» PROMPT
Would you please copy all of the data exactly, skipping the images?

((

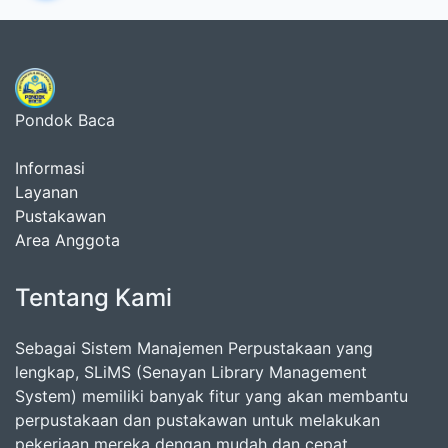
Pondok Baca
Informasi
Layanan
Pustakawan
Area Anggota
Tentang Kami
Sebagai Sistem Manajemen Perpustakaan yang
lengkap, SLiMS (Senayan Library Management
System) memiliki banyak fitur yang akan membantu
perpustakaan dan pustakawan untuk melakukan
pekerjaan mereka dengan mudah dan cepat.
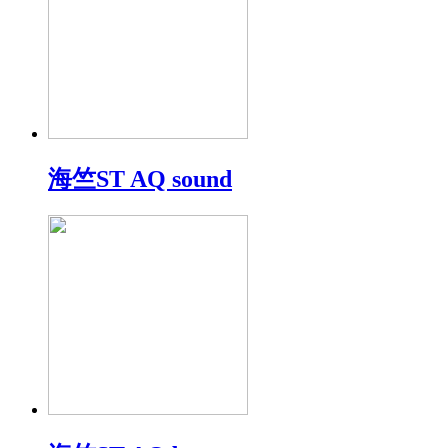
海竺ST AQ sound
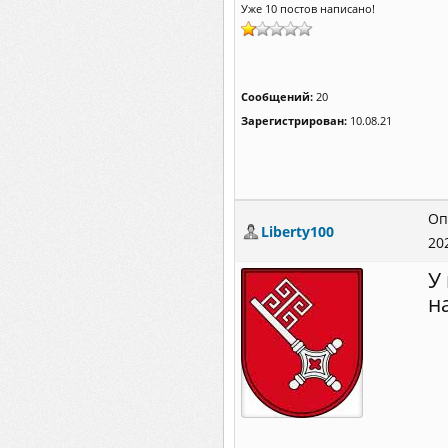
Уже 10 постов написано!
Сообщений:
20
Зарегистрирован:
10.08.21
Оп
Liberty100
20
У
н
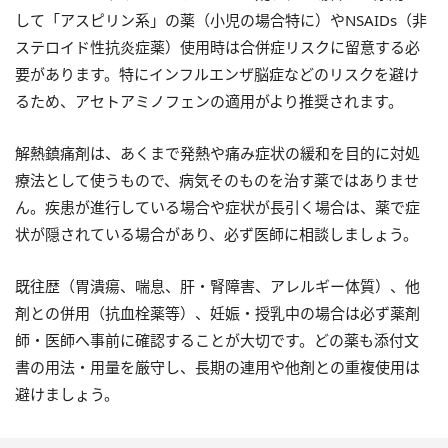
して「アスピリン系」の薬（小児の場合特に）やNSAIDs（非
ステロイド性抗炎症薬）使用時は合併症リスクに留意する必
要があります。特にインフルエンザ脳症などのリスクを避け
るため、アセトアミノフェンの適用がより推奨されます。
解熱鎮痛剤は、あくまで発熱や痛み症状の緩和を目的に対処
療法として使うもので、病気そのものを治す薬ではありませ
ん。疾患が進行している場合や症状が長引く場合は、薬で症
状が隠されている場合があり、必ず医師に相談しましょう。
既往歴（胃潰瘍、喘息、肝・腎障害、アレルギー体質）、他
剤との併用（抗血栓薬等）、妊娠・授乳中の場合は必ず薬剤
師・医師へ事前に確認することが大切です。どの薬も添付文
書の用法・用量を厳守し、長期の連用や他剤との重複使用は
避けましょう。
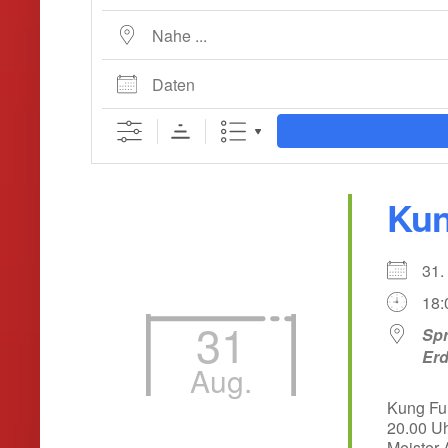
Nahe ...
Daten
Kun
31
18:
31
Spr
Er
Aug.
Kung Fu
20.00 Uh
Meister A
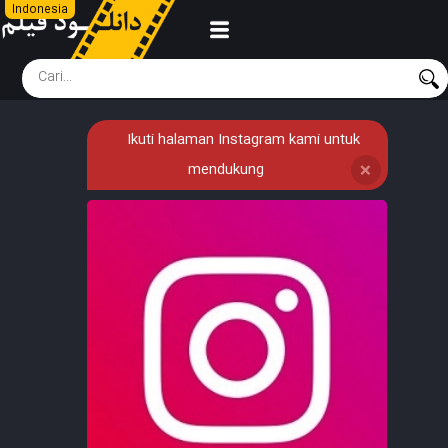
Indonesia
Ikuti halaman Instagram kami untuk
mendukung
❌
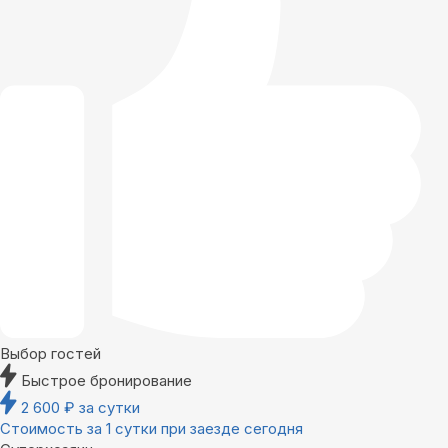
Выбор гостей
Быстрое бронирование
2 600
₽
за сутки
Стоимость за 1 сутки при заезде сегодня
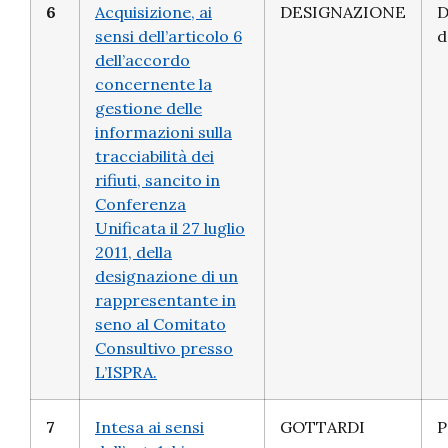
6
Acquisizione, ai
DESIGNAZIONE
D
sensi dell’articolo 6
d
dell’accordo
concernente la
gestione delle
informazioni sulla
tracciabilità dei
rifiuti, sancito in
Conferenza
Unificata il 27 luglio
2011, della
designazione di un
rappresentante in
seno al Comitato
Consultivo presso
L’ISPRA.
7
Intesa ai sensi
GOTTARDI
P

))

» OUTPUT OF THE TASK
Pondok Baca
Informasi
Layanan
Pustakawan
Area Anggota
Tentang Kami
Sebagai Sistem Manajemen Perpustakaan yang
lengkap, SLiMS (Senayan Library Management
System) memiliki banyak fitur yang akan membantu
perpustakaan dan pustakawan untuk melakukan
pekerjaan mereka dengan mudah dan cepat.
海竺ST AQ sound
Уже 10 постов написано!
Сообщений:
20
Зарегистрирован:
10.08.21
Оп
Liberty100
20
У
н
して「アスピリン系」の薬（小児の場合特に）やNSAIDs（非
ステロイド性抗炎症薬）使用時は合併症リスクに留意する必
要があります。特にインフルエンザ脳症などのリスクを避け
るため、アセトアミノフェンの適用がより推奨されます。
解熱鎮痛剤は、あくまで発熱や痛み症状の緩和を目的に対処
療法として使うもので、病気そのものを治す薬ではありませ
ん。疾患が進行している場合や症状が長引く場合は、薬で症
状が隠されている場合があり、必ず医師に相談しましょう。
既往歴（胃潰瘍、喘息、肝・腎障害、アレルギー体質）、他
剤との併用（抗血栓薬等）、妊娠・授乳中の場合は必ず薬剤
師・医師へ事前に確認することが大切です。どの薬も添付文
書の用法・用量を厳守し、長期の連用や他剤との重複使用は
避けましょう。
Nahe ...
Daten
Kun
31
18:
31
Spr
Er
Aug.
Kung Fu
20.00 Uh
Meister A
Indonesia
Ikuti halaman Instagram kami untuk
mendukung
❌
Выбор гостей
Быстрое бронирование
2 600
₽
за сутки
Стоимость за 1 сутки при заезде сегодня
6
Acquisizione, ai
DESIGNAZIONE
D
sensi dell’articolo 6
d
dell’accordo
concernente la
gestione delle
informazioni sulla
tracciabilità dei
rifiuti, sancito in
Conferenza
Unificata il 27 luglio
2011, della
designazione di un
rappresentante in
seno al Comitato
Consultivo presso
L’ISPRA.
7
Intesa ai sensi
GOTTARDI
P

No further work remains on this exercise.